OK. In that case, should I expect the speed of "run 0 pre yes" to be different if atoms move less than skin/2 and I compare "neigh_modify delay 0 every 1 check yes" to check no ?

akohlmey · September 30, 2021, 6:02pm

yes. you just need to compare the time spent in the Neigh section of the post run summary (i.e. with “post yes”.
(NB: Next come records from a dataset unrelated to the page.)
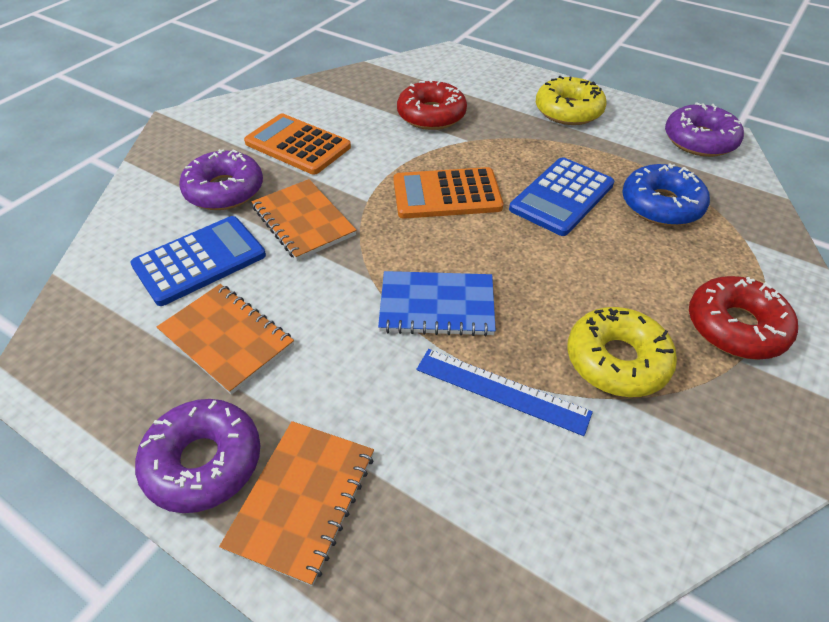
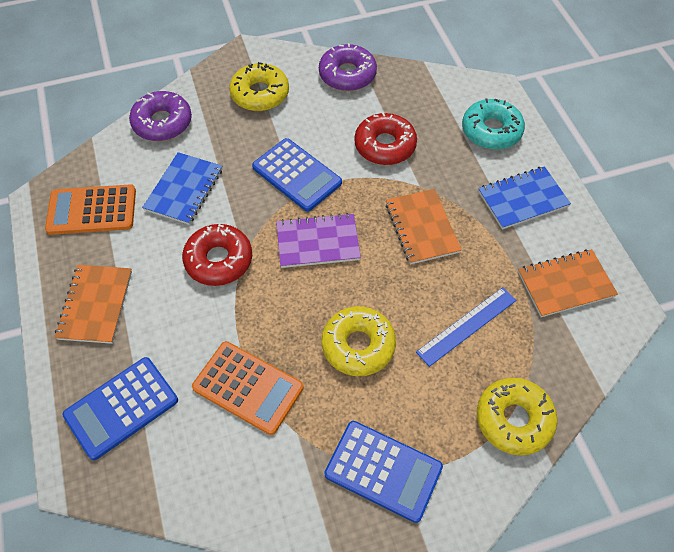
blue calculator: [130,216,266,306] [509,157,614,236] = 2 -> [63,357,178,460] [252,138,342,212] [324,421,443,523] = 3
blue donut: [622,163,710,226] = 1 -> none = 0
blue notebook: [378,271,496,337] = 1 -> [142,152,222,225] [478,166,571,230] = 2
purple donut: [135,399,260,513] [179,149,263,210] [665,102,744,157] = 3 -> [129,91,192,141] [319,43,377,91] = 2
purple notebook: none = 0 -> [276,213,361,268] = 1
turquoise donut: none = 0 -> [462,98,525,150] = 1
yellow donut: [536,76,607,125] [567,307,677,397] = 2 -> [229,62,289,111] [321,306,396,376] [477,378,557,456] = 3

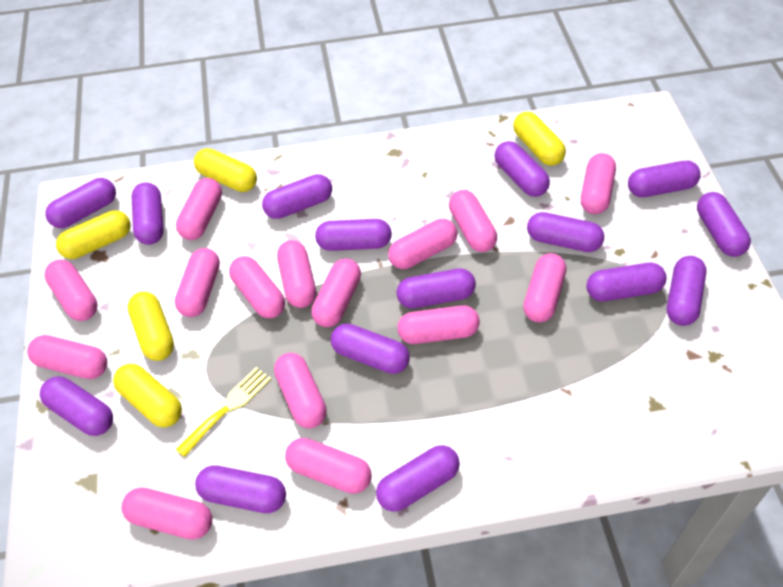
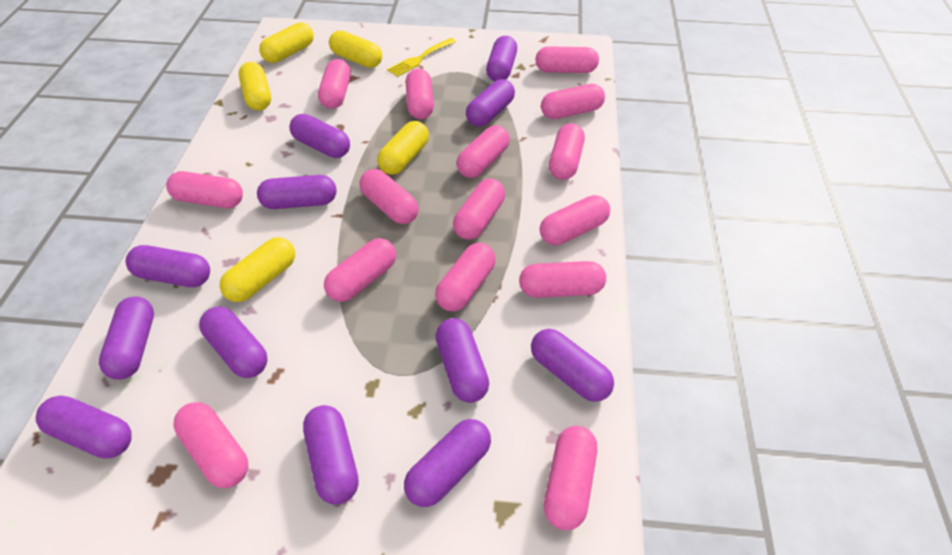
purple capsule: [40,377,113,436] [45,178,116,228] [131,182,164,245] [195,465,286,513] [262,174,332,219] [315,219,392,251] [331,323,410,374] [376,445,460,512] [396,268,476,308] [494,141,550,197] [527,212,604,252] [586,263,667,301] [628,161,701,197] [667,256,707,326] [697,192,751,257] = 15 -> [36,396,132,459] [99,296,154,380] [126,245,210,287] [199,306,268,378] [257,175,336,209] [289,114,350,158] [303,405,359,505] [404,419,491,507] [435,318,489,403] [466,79,515,127] [486,36,517,81] [531,329,614,402] = 12

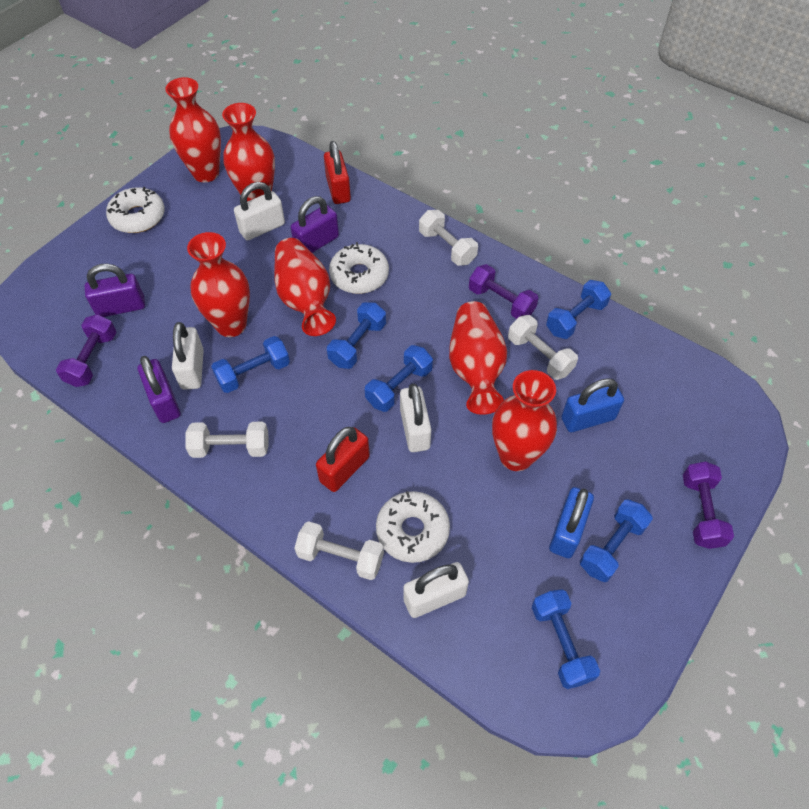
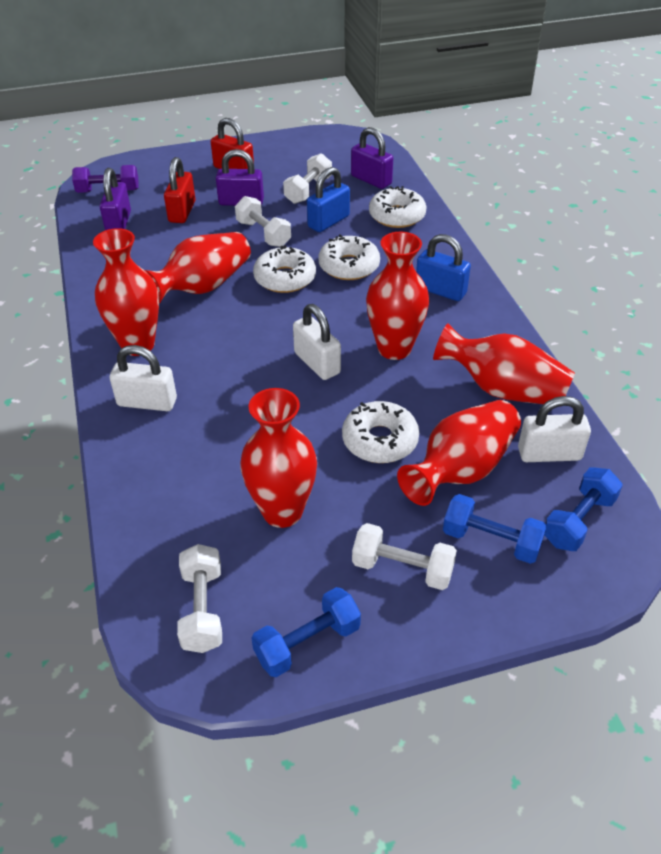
blue dumbbell: [211,336,290,393] [327,302,386,369] [365,345,433,412] [532,589,600,689] [546,280,611,339] [580,499,653,582] = 6 -> [251,587,361,677] [443,494,547,564] [545,467,623,551] = 3
purple dumbbell: [56,314,116,387] [469,264,539,319] [683,461,734,549] = 3 -> [72,165,139,193] = 1
white donut: [106,187,165,233] [329,242,389,294] [376,491,450,563] = 3 -> [253,245,316,293] [318,234,380,280] [342,401,419,463] [369,186,426,228] = 4
white padlock: [172,322,204,390] [234,182,285,240] [400,384,431,452] [403,562,469,618] = 4 -> [110,345,177,411] [293,304,341,380] [518,396,591,462] = 3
noam.bernstein · September 30, 2021, 6:03pm

Answering my own question, check is ignored with a repeated run 0 because Verlet::setup() is called repeatedly, and it always calls neighbor->build(1). Within a single run N command Verlet::run() checks neighbor->decide() == 1 to see if the build is needed. Before I investigate more, how terrible an idea do you think the following patch might be? Is it obvious to you that it’ll break anything? Do you have any particular tests to suggest? Obviously I can move some atoms around randomly with a sequence of run 0 pre yes, and see if it changes anything.

> git diff
diff --git a/src/verlet.cpp b/src/verlet.cpp
index b9b0b39..a178de2 100644
--- a/src/verlet.cpp
+++ b/src/verlet.cpp
@@ -121,9 +121,11 @@ void Verlet::setup(int flag)
   if (triclinic) domain->lamda2x(atom->nlocal+atom->nghost);
   domain->image_check();
   domain->box_too_small_check();
-  modify->setup_pre_neighbor();
-  neighbor->build(1);
-  modify->setup_post_neighbor();
+  if (neighbor->decide() == 1) {
+      modify->setup_pre_neighbor();
+      neighbor->build(1);
+      modify->setup_post_neighbor();
+  }
   neighbor->ncalls = 0;
 
   // compute all forces

akohlmey · September 30, 2021, 6:10pm

You can never know whether the data used for neighbor->decide() is valid or not.
It most certainly won’t be at the very first step. Like I already said, if you want to tweak choosing what is run or not, you will have to basically build your own command and that can create a fix store instance to store data and then be called repeatedly and where you can select from the outside which parts of the flow of control of the “init()” and “setup()” steps are run. And it will be very “dangerous” because you can never know whether some feature in LAMMPS expects to be run after a full “init()/setup()” and thus will result in undefined behavior when you skip parts of it. The only way to know is if you are entirely in control of all data like when your code does “everything” except for the actual call to Force::compute().

noam.bernstein · September 30, 2021, 6:19pm

Indeed, it doesn’t work on the first call. My code does basically know if anything other than changing positions/cell happened since the last call, so it might be able to do this in a way that’s safe enough for my own purposes. But I agree that it doesn’t seem likely that LAMMPS would be able to handle this internally.